The twentieth century bids farewell to a humanity, which has more or less realised the devastating consequences, which the western model of civilization with all its variations of socialistic or capitalistic types had on the human “face”, on the societies and on nature.

In our country, despite the revolutionary term which Greek thought and art took in the field of our cultural identity, in the decades which followed the catastrophe of Asia Minor and the destruction of the Greek colonies there, the society as well as the official state, (trapped in the underdevelopment in which the acceptance of the priority of economy and politics over truth and beauty has condemned us), seem to be mimicking “Europeans” rather than functioning as factors in the development and quests of modern man.

D.
The “Alphabet of Stone” is twenty-four human figures, as many as the letters of the Greek alphabet, sculpted on equal λατύπες. Οι λατύπες are pieces which the sculptor takes off a larger mass of stone, in order to give the shapeless mass of his material the form he is working on. These particular twenty-four λατύπες have something special about them. They come from the underground mines of the ancient quarries of Marathi, Paros. You touch them with emotion and you ask yourself : Could this piece have been left over from a large piece of Parian stone which was used by Praxitelis to make his Hermes, a piece from the mass which produced Venus of Milos, or the Boy of Krition, or the Victory of Samothrace, or…..

You place the stone opposite you and you realise that in itself it is a special entity. After all, the universe is comprised of “pieces”. I am, like you, a piece of human birth, the λατύπη opposite me is a piece of a larger mass of marble, which in its turn was part of a larger deposit in the mountain of Marpissa, which is part of Paros with its hills and slopes and beaches, vegetation, animal life and its people where Paros again is part of the Cyclades, which is part of the islands of the Aegean Sea, which is part of Greece, which is part of Europe, which is part of the earth, which is part of our solar system, which is just a tiny part of the infinitely changing universe, which is part of ……. the “depicted” energy of the infinite God and creator.

The simple truth defines the identity as well as the individuality of each piece.

Thus, from one angle the universe is an organic whole. Therefore, all people are my brothers, but also so is all creation and the little piece of marble, which I place before me and with my chisel, started a dialogue with.
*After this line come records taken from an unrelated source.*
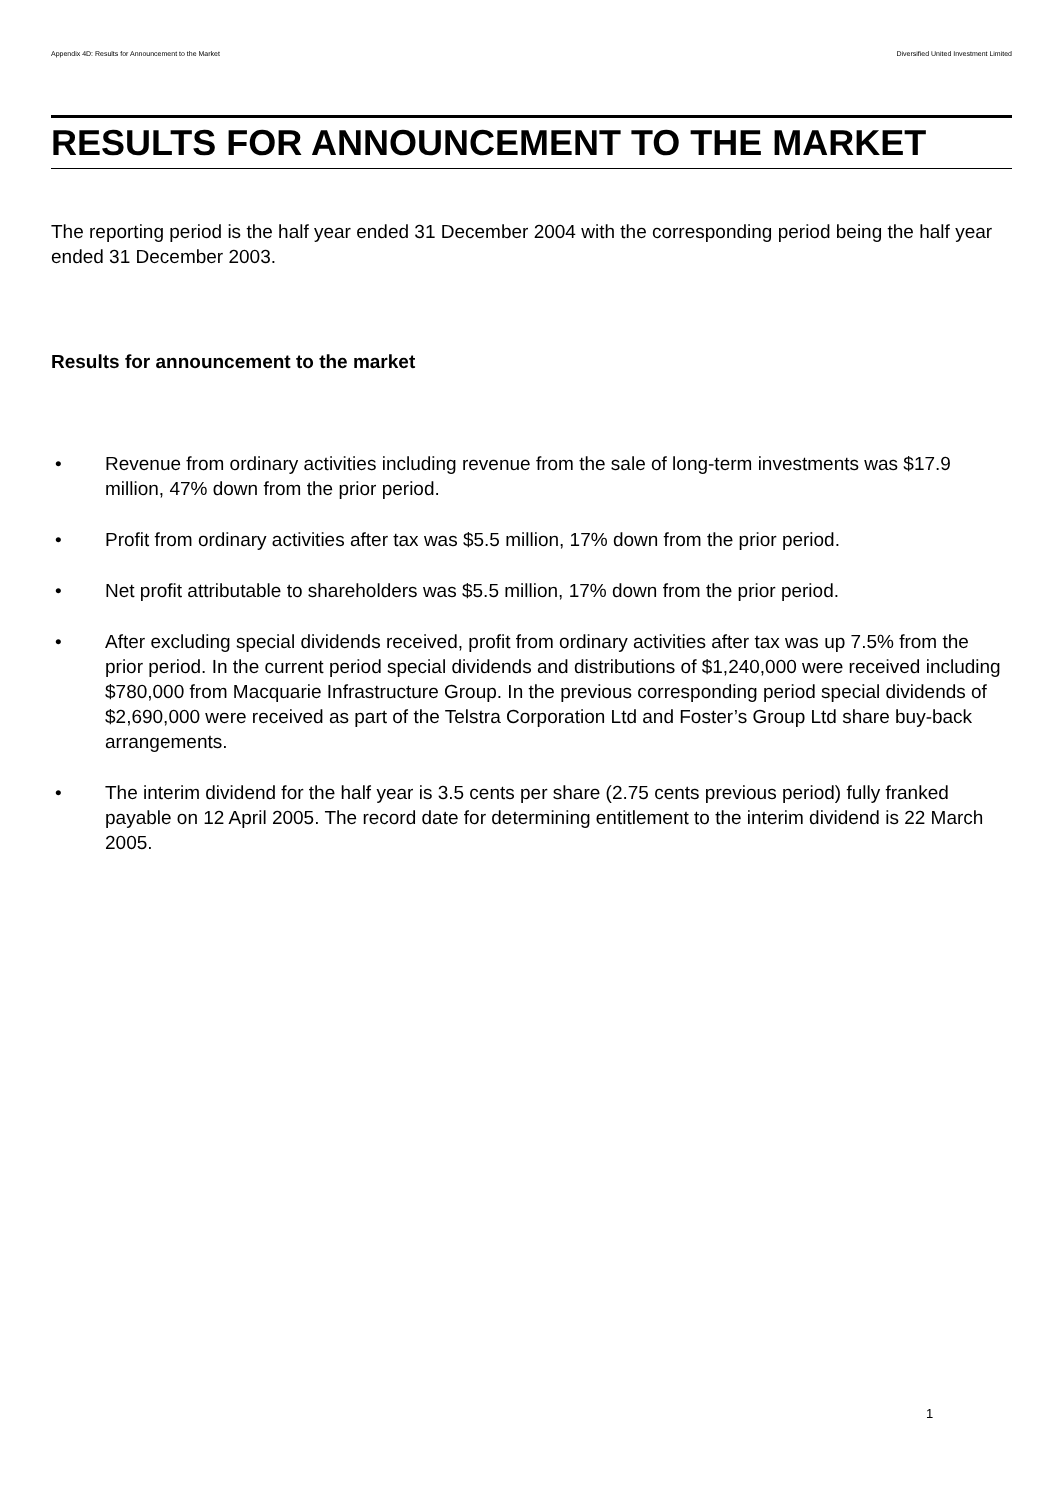Appendix 4D: Results for Announcement to the Market Diversified United Investment Limited
RESULTS FOR ANNOUNCEMENT TO THE MARKET
The reporting period is the half year ended 31 December 2004 with the corresponding period being the half year ended 31 December 2003.
Results for announcement to the market
• Revenue from ordinary activities including revenue from the sale of long-term investments was $17.9 million, 47% down from the prior period.
• Profit from ordinary activities after tax was $5.5 million, 17% down from the prior period.
• Net profit attributable to shareholders was $5.5 million, 17% down from the prior period.
• After excluding special dividends received, profit from ordinary activities after tax was up 7.5% from the prior period. In the current period special dividends and distributions of $1,240,000 were received including $780,000 from Macquarie Infrastructure Group. In the previous corresponding period special dividends of $2,690,000 were received as part of the Telstra Corporation Ltd and Foster’s Group Ltd share buy-back arrangements.
• The interim dividend for the half year is 3.5 cents per share (2.75 cents previous period) fully franked payable on 12 April 2005. The record date for determining entitlement to the interim dividend is 22 March 2005.
1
From another angle each piece is a separate entity, different from every other as far as the form, quantity and quality of it are concerned. This individuality and uniqueness entitles it to respect not only of its continuity but also of its different and unique existence and this is why the forms, which were sculpted on the stone do not alter the original shape of the λατύπες .

E.
The “Alphabet of Stone” puts forward a suggestion: to read our world with a different alphabet. To be honest, this alphabet is neither new nor an inspiration of mine. It is as old as our civilization, which sprang and evolved from this blessed land. It is so common, that the Greek civilization experienced it in its everyday expression, like the “natural” order of things in the way it sacredly created beauty, and in the way in which it built villages and towns, cultivated the land and defined its needs for “a little bread, a little wine, Christmas and Resurrection” up to yesterday and soberly blessed the “leftovers on his table”.